▸ EXTRACT:
# # # # # # #

Clause 70 of the Constitution finds its place within a group of clauses that relate to the Legislative Assembly. In that group of clauses, clause 69 makes it lawful for the Legislative Assembly to pass judgment upon its members for their acts or conduct at members of the Legislative Assembly". Then clause 70 provides:


"If anyone shall speak or act disrespectfully in the presence of the Legislative Assembly it shall be lawful to imprison him for thirty days and whoever shall publish any libel on the Legislative Assembly. or threaten any member or his property, or rescue any person whose arrest has been ordered by the Legislative Assembly, may be imprisoned for not exceeding thirty days."


Although clause 70 does not specify by express words the tribunal which is to try an offender against that clause, the nature of the subject with which it deals, and its setting in the Constitution, suggest that the Legislative Assembly itself shall have the power to hold a trial. That is how the clause has hitherto been understood, and how the original 1875 version of the Constitution read. (in that version, the provision now made by clause 70 was made in closely similar language by clause 73)


As was pointed out in the joint judgment of the High Court of Australia in The Queen v Richards: Ex parte Fitzpatrick and Browne [1955] HCA 36; (1955) 92 CLR 157 at 162, the powers privileges and immunities of the Parliament of the United Kingdom have been defined, not by the Parliament, but by the courts. One of those privileges, Lord Cairns said in Speaker of the Legislative Assembly of Victoria v Glass [1871] LR 3 PC App. 560 at 572, Is the privilege of committing for contempt., and incidental to that privilege, it has been well established ... that the House of Commons have the right to be the judges themselves of what is contempt, and to commit for that contempt by a Warrant, stating that the commitment is for contempt of the House generally, without specifying what the character of the contempt is." Under the Australian Constitution, and until restrictions were accepted pursuant to the Parliamentary Privileges Act, 1987, the Senate and the House of Representatives had, by s 49, the same powers, privileges and immunities" as those of the Commons House of Parliament of the United Kingdom, and of its members and committees, at the establishment of the Commonwealth". Because the Australian Constitution did not define these powers privileges and immunities, but conferred them by reference to those obtaining in the United Kingdom, the High Court in Fitzpatrick and Browne held (at 162) that "it is for the House to judge of the occasion and of the manner of [the privilege's] exercise".

# # # # # # #

▸ LISTED RECORDS:
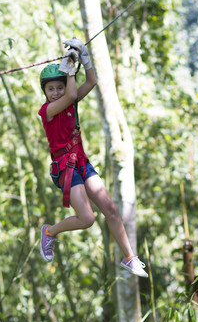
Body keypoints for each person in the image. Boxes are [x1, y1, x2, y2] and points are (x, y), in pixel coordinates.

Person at [38, 38, 148, 278]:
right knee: (87, 218)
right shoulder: (48, 111)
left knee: (110, 209)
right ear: (45, 92)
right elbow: (71, 94)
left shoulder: (70, 100)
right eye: (51, 89)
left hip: (81, 162)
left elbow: (92, 81)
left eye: (59, 87)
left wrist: (84, 58)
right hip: (64, 169)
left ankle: (129, 257)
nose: (56, 93)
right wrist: (68, 70)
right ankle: (50, 232)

# # # # # # #

▸ ACTION ITEM A: According to the passage on clause 70, which clause of the original 1875 version of the Constitution made the provision that clause 70 now makes?
▸ ACTION ITEM B: Pick up the passage on clause 70 of the Constitution after its last sentence and carry it forward.
The rows can be left aside.

▸ TASK ANSWER A: Clause 73.

▸ TASK ANSWER B:
But the position in Tonga is not at all the same. The Legislative Assembly is not the beneficiary of what Baron Parke, in Kielley v Carson [1842] EngR 593; [1842] 4 Moore PC 63 at 91 (13 EH 225 at 236), described as "the peculiar powers of Parliament", powers which are a result of an historical process in the distant past and, his Lordship thought, "ought not ... to be extended any further". (For a more modern criticism in some detail of the utility of a broad privilege with respect to contempt, see D.C. Pearce: Contempt of Parliament - Instrument of Politics or Law? (1969) 3 Fed.L.Rev. 241.) Rather than leave the powers of the Legislative Assembly to common law, or implication, or, as in the case of Australia prior to the Parliamentary Privileges Act 1987, to a general grant of the powers of the United Kingdom House of Commons, the Constitution of Tonga has chosen to Confer specific and limited powers, which are contained in clause 70.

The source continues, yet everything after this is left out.